Workshop Series: Lawrence Welch

29 October, 2010 - 10:30 to 12:00
Room 430 Joyce Ackroyd Building 37, St Lucia campus

Abstract: Re-internationalisation represents a research challenge for the internationalisation process and international entrepreneurship fields.

Many companies withdraw from international operations, go through an international time-out period and later re-enter the international arena. Little is known about this process, and whether re-internationalisers behave differently from those starting out for the first time. The limited, sketchy evidence is considered and it is argued that some re-internationalisers will go into the reentry process with a significant international heritage from previous activities, including relevant knowledge and networks, enabling faster re-entry and take-off.

However, other firms will have exited in such negative circumstances that international re-entry initially is rejected as an option, and may be slow to respond to new international opportunities. Much depends on what happens during the international time-out period, particularly in terms of changes in management and/or ownership; the nature and strength of new reentry influences; and how the re-entry process unfolds.


Join our staff, students and alumni attending workshops presented by visiting academics on their area of research expertise.

Lawrence Welch

Professor Lawrence S. Welch, Melbourne Business School.
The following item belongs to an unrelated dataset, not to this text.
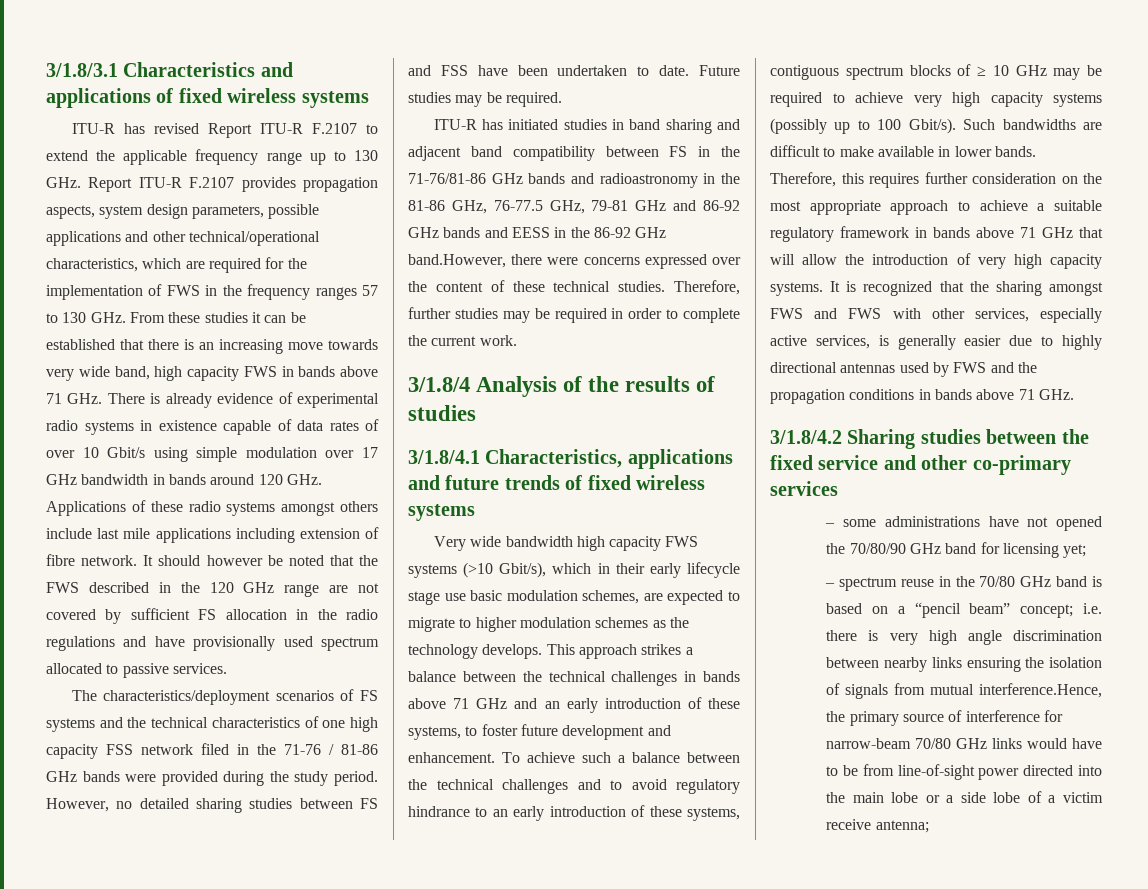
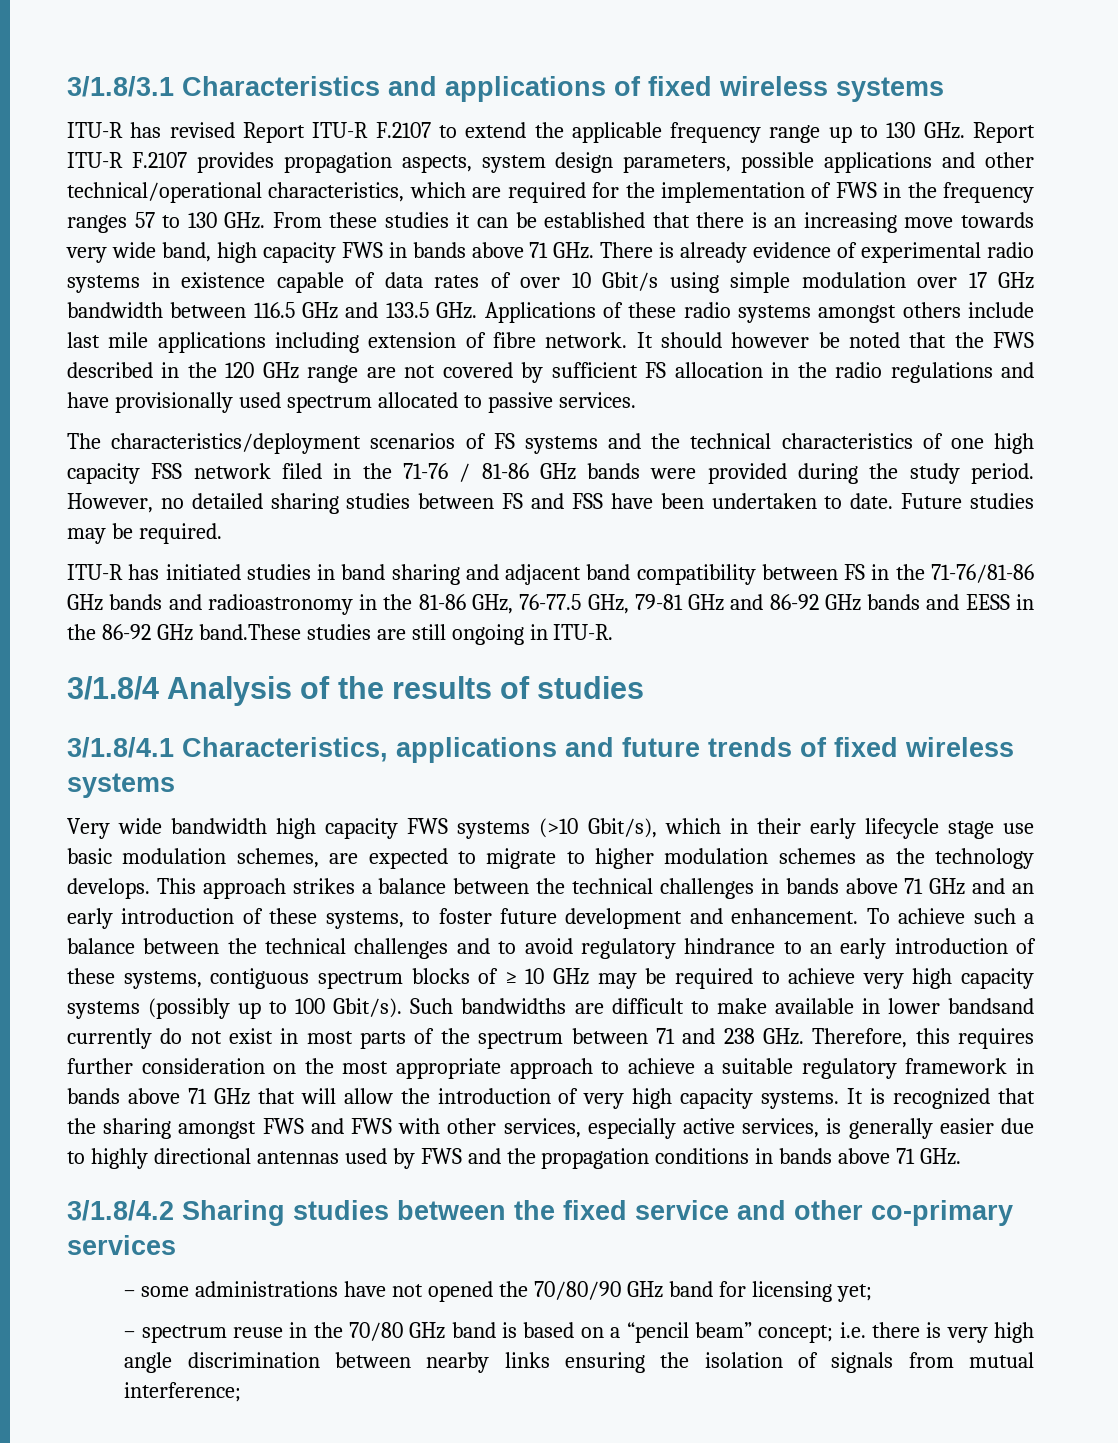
[152,474,283,485] in bands around 120 -> [170,302,429,319] between 116.5 GHz and 133.5
[408,254,741,269] [408,280,740,295] [408,307,740,323] [408,335,517,346] band.However, there were concerns expressed over the content of these technical studies. Therefore, further studies may be required in order to complete the current work. -> [198,624,614,645] band.These studies are still ongoing in ITU-R.
[994,146,1036,157] bands. -> [948,998,1035,1014] [67,1028,804,1049] bandsand currently do not exist in most parts of the spectrum between 71 and 238 GHz.
[979,683,1102,698] [826,710,1063,726] [826,738,1102,749] [826,764,1102,780] [826,791,1103,803] [826,819,929,833] interference.Hence, the primary source of interference for narrow-beam 70/80 GHz links would have to be from line-of-sight power directed into the main lobe or a side lobe of a victim receive antenna; -> [124,1382,242,1402] interference;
Professor Welch has published extensively on issues pertaining to internationalisation and international business operation methods in journals such as Management International Review and the Journal of International Business Studies and is a member of the editorial boards of Management International Review, International Business Review and the Journal of International Entrepreneurship. His co-authored book, Foreign Operation Methods: Theory, Analysis, Strategy, was published in 2007 by Edward Elgar. His research has involved extensive collaboration with Nordic colleagues over more than three decades. Also, he has spent long periods undertaking research and teaching in Nordic business schools, particularly at the Norwegian School of Management BI, Helsinki School of Economics (now part of Aalto University) and Copenhagen Business School.